LAMB AND BLACK BEAN CHILI WITH CUMIN CREMA, RED ONION RELISH, AVOCADO RELISH AND NATIVE AMERICAN FRY BREAD
Steps:
- Heat the oil in a medium saucepan over high heat. Add the lamb, in batches, season with salt and pepper, and cook until seared and browned on all sides. Remove the lamb to a plate with a slotted spoon.

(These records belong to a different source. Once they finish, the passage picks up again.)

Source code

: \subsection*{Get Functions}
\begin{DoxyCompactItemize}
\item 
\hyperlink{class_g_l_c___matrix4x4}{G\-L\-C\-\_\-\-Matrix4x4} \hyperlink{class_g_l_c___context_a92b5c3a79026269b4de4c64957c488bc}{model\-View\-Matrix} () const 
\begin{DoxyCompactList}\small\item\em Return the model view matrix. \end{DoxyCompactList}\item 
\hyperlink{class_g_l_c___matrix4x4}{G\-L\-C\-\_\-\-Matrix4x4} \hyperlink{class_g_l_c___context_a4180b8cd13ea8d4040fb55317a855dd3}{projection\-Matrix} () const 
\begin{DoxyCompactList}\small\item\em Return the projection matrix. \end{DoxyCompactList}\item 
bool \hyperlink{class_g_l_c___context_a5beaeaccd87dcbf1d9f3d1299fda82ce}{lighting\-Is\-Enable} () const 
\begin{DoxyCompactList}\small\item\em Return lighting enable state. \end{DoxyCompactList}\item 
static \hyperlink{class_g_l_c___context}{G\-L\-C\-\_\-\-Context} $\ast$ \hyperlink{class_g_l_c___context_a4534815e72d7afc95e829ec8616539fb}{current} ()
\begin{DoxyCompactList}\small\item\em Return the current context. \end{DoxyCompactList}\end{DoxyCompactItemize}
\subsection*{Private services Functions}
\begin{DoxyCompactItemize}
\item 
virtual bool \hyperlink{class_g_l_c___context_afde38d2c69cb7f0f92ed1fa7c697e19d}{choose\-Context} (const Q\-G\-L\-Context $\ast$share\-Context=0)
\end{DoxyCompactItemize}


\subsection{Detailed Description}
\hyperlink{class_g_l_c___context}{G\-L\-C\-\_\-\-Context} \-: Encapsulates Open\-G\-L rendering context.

- Add the onion to the pan and cook until soft. Add the garlic and cook for 1 minute. Add the tomatoes, chipotle, and spices. Return the lamb to the pan, add the stock and beer; cover and cook at a simmer for over medium heat, about 1 hour, or until the lamb is tender and the mixture has thickened. After 30 minutes, check seasoning and add honey. During the last 15 minutes, add the cinnamon and cooked beans. Season with salt and pepper, to taste. Sprinkle with chopped cilantro. Ladle into bowls and top with a large dollop of Cumin Crema, Avocado Relish, and Red Onion Relish. Serve with fry bread on the side.
- Whisk together ingredients in a bowl. Season with salt and pepper, to taste. Cover and refrigerate for at least 1 hour before serving.
- Heat oil in a large saute pan over high heat. Add the onions, garlic, and chile to the pan and cook until soft. Add the lime juice and season with salt and pepper. Remove from the heat and stir in the cilantro.
- In a large bowl, combine avocado, red onion, cilantro, chiles, lime juice, and salt and pepper. Fold until incorporated.
- Combine flour, baking powder, milk powder, and salt in a large bowl. Cut the shortening in until the mixture is crumbly. Add the water and mix until the dough comes together. Place on a lightly floured surface and knead lightly until smooth. Cover with a dishcloth and let sit at room temperature for 1 hour.
- Heat the oil in a large high-sided saute pan until it reaches 350 degrees F.
- Divide the dough into 8 pieces and roll each piece out into a 4-inch circle. Fry the bread in the hot oil until golden brown on both sides. Remove to a sheet pan lined with paper towels and season with salt.